As the August 1st election approaches -- offering for Shelby Countians both a general election for countywide offices and a chance to vote in the Democratic and Republican primaries for state and congressional offices -- it may be hard to find true distinctions between the candidates in some races.
This is especially the case in two Republican primary races -- one for the right to succeed U.S. Rep. Ed Bryant, the outgoing 7th District congressman who is now a U.S. Senate candidate, and the other between Bryant and former Governor Lamar Alexander for the Senate seat being vacated by GOP incumbent Fred Thompson.

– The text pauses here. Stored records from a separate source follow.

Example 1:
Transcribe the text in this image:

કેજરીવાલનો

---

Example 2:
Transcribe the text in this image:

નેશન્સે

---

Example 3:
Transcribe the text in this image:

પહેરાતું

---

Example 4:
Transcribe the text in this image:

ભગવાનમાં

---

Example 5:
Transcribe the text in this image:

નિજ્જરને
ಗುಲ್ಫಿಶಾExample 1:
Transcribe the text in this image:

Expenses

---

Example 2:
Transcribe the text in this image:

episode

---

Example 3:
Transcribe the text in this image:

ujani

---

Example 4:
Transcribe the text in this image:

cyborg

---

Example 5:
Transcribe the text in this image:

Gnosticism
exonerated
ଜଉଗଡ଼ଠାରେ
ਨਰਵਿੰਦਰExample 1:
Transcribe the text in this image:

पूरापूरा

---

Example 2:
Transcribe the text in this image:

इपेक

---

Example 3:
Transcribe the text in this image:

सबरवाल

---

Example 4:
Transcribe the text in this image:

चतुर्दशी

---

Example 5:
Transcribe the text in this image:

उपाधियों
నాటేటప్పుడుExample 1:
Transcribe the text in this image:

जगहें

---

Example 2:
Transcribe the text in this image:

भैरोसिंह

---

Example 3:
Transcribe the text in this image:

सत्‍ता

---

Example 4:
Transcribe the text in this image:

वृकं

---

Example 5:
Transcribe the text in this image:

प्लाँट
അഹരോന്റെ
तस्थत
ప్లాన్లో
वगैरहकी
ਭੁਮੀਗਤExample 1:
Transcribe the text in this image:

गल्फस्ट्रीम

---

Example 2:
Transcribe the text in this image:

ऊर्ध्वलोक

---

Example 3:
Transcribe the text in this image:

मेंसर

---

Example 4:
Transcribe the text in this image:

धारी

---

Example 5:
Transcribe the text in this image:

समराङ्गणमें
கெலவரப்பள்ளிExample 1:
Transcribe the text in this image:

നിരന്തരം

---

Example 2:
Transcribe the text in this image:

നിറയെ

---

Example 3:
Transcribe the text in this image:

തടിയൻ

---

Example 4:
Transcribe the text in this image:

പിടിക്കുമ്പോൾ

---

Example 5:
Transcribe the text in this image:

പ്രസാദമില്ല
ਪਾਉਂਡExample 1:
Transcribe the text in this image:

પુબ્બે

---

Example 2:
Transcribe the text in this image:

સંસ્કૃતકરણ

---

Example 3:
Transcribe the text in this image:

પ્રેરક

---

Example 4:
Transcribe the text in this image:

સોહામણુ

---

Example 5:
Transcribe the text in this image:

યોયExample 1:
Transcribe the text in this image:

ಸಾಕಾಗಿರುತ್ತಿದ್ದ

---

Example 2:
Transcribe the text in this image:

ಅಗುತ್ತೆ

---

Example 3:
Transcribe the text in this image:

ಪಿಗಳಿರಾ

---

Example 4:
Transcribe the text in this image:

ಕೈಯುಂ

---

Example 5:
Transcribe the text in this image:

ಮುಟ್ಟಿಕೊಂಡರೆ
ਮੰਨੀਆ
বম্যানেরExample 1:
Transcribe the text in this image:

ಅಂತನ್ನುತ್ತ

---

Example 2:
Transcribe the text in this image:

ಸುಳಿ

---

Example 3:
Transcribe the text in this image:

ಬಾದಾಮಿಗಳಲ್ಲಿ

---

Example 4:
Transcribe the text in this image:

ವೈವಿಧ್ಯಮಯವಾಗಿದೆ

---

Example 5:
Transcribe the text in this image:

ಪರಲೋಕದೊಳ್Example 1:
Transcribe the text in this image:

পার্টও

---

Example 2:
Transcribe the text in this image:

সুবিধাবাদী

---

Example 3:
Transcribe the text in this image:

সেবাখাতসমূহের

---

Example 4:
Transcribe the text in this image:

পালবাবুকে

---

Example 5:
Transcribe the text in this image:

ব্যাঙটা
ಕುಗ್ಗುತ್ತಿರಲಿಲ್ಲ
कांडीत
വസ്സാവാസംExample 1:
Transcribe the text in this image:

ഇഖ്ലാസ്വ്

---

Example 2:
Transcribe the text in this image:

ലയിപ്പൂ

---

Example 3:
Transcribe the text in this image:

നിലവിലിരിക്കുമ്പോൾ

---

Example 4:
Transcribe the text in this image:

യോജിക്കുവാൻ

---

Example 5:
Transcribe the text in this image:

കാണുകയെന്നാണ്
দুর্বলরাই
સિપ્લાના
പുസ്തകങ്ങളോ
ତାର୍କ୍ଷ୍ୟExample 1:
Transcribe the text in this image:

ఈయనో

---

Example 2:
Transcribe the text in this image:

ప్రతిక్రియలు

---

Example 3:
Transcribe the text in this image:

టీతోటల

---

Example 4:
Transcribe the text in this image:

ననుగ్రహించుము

The problem is that the public positions being taken by the contenders for these offices do not differ in any major way from candidate to candidate. All these hopefuls follow the general Republican line of "less taxes, less government, less regulation, support President Bush, etc." All that may be well and good for the party faithful who already possess some more personal reason for choosing this or that candidate, but it leaves in confusion the general voter -- especially an ideologically uncommitted one who knows realistically that to choose a congressman for the heavily Republican 7th District means to select from a multicandidate field that, unfortunately and unhelpfully, insists on parroting each other.
Choosing becomes particularly onerous when the candidates persist not only in saying the same things about the same subjects but in applying identical misleading jargon in doing so. The newest and most egregious instance of this is the use of the term "death tax" to describe what is in fact a levy upon inheritances and what has, until now, served as a useful incentive for the holders of large estates (whom it mainly impacts) to make generous, tax-sheltered contributions to major private foundations.
The Flyer does not endorse candidates for election. But we see no harm in pointing out the rare differences when and where they occur. In the case of the field of Republicans seeking the 7th District nomination, we can report some shockers: Memphis lawyer David Kustoff had the audacity to declare on a Nashville radio program this week that it was part of a congressman's duties to help government do things for his or her district -- even, Kustoff added, at the risk of having others label those dividends "pork." Whew! That's heresy these days in Republican ranks, in which ritual, near-anarchist denunciations of government and all its works are called for.
Another example was an endorsement by state Senator Marsha Blackburn, at a recent Memphis forum, of the concept of a Department of Homeland Security. Surprising as this was coming from such a peerless foe of "new bureaucracies," it helped enliven what might have been a stale discussion otherwise.
But the most dismaying instances of Pete-and-Repeat rhetoric in Election Year 2002 have been those of the Bryant-Alexander race, in which not even the most gifted quantum physicist could detect the minute variations in the current policy pronouncements of the two, and, worst of all, the graceless and predictable denunciations of a state income tax that issued simultaneously and nearly identically from the lips of gubernatorial candidates Phil Bredesen and Van Hilleary, as long as that issue was still alive in the General Assembly.
Voters deserve what they used to get at election time and don't much anymore -- considered conclusions, not canned catechisms.